[[ Data provided open ]]

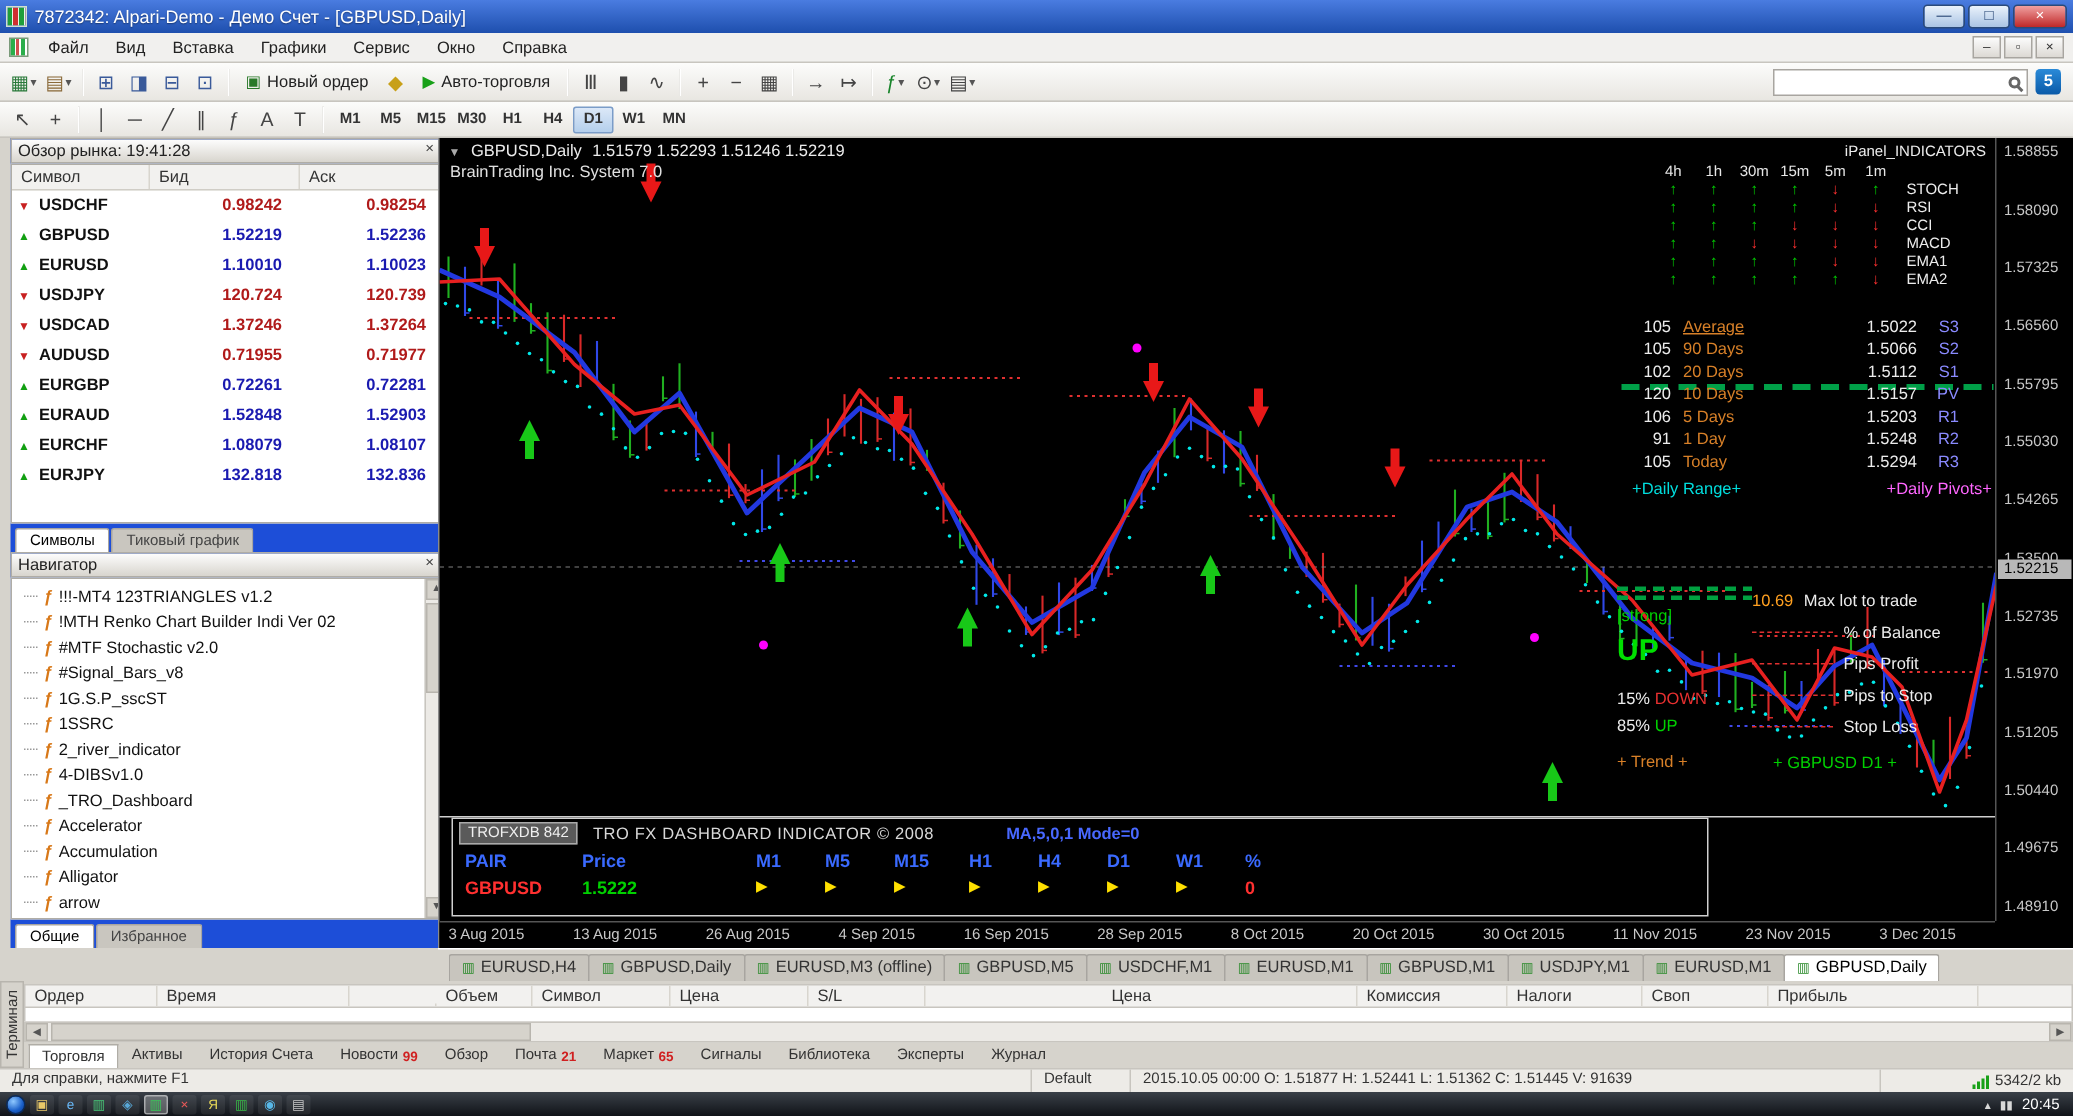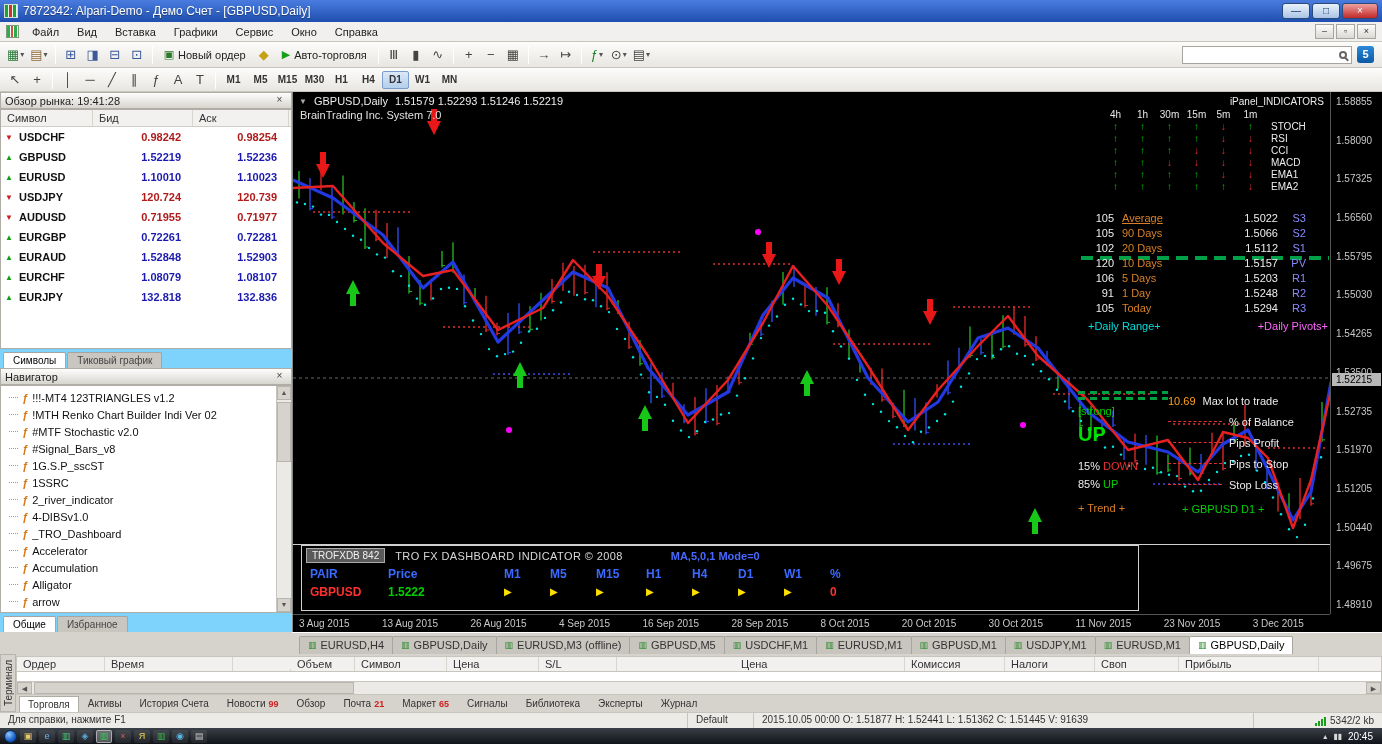--- a/index.html
+++ b/index.html
@@ -40,7 +40,7 @@
 .mql5-badge{width:17px;height:17px;background:linear-gradient(#2a8ad8,#0a5aa8);border-radius:3px;color:#fff;font-weight:bold;font-size:11px;text-align:center;line-height:17px;}
 
 
-.left-col{position:absolute;left:0;top:92px;width:292px;height:540px;background:#7dd3fc;}
+.left-col{position:absolute;left:7px;top:92px;width:292px;height:540px;background:#1d4ed8;}
 .panel{position:absolute;left:0;right:0;}
 .panel-mw{top:0;height:276px;}
 .panel-nav{top:276px;height:264px;}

[[ Data provided closed ]]

Task goal:
Since pictures are not part of the copy, set down only the remaining data exactly.

Answer to the exercise:
--- a/index.html
+++ b/index.html
@@ -40,7 +40,7 @@
 .mql5-badge{width:17px;height:17px;background:linear-gradient(#2a8ad8,#0a5aa8);border-radius:3px;color:#fff;font-weight:bold;font-size:11px;text-align:center;line-height:17px;}
 
 
-.left-col{position:absolute;left:0;top:92px;width:292px;height:540px;background:#7dd3fc;}
+.left-col{position:absolute;left:7px;top:92px;width:292px;height:540px;background:#1d4ed8;}
 .panel{position:absolute;left:0;right:0;}
 .panel-mw{top:0;height:276px;}
 .panel-nav{top:276px;height:264px;}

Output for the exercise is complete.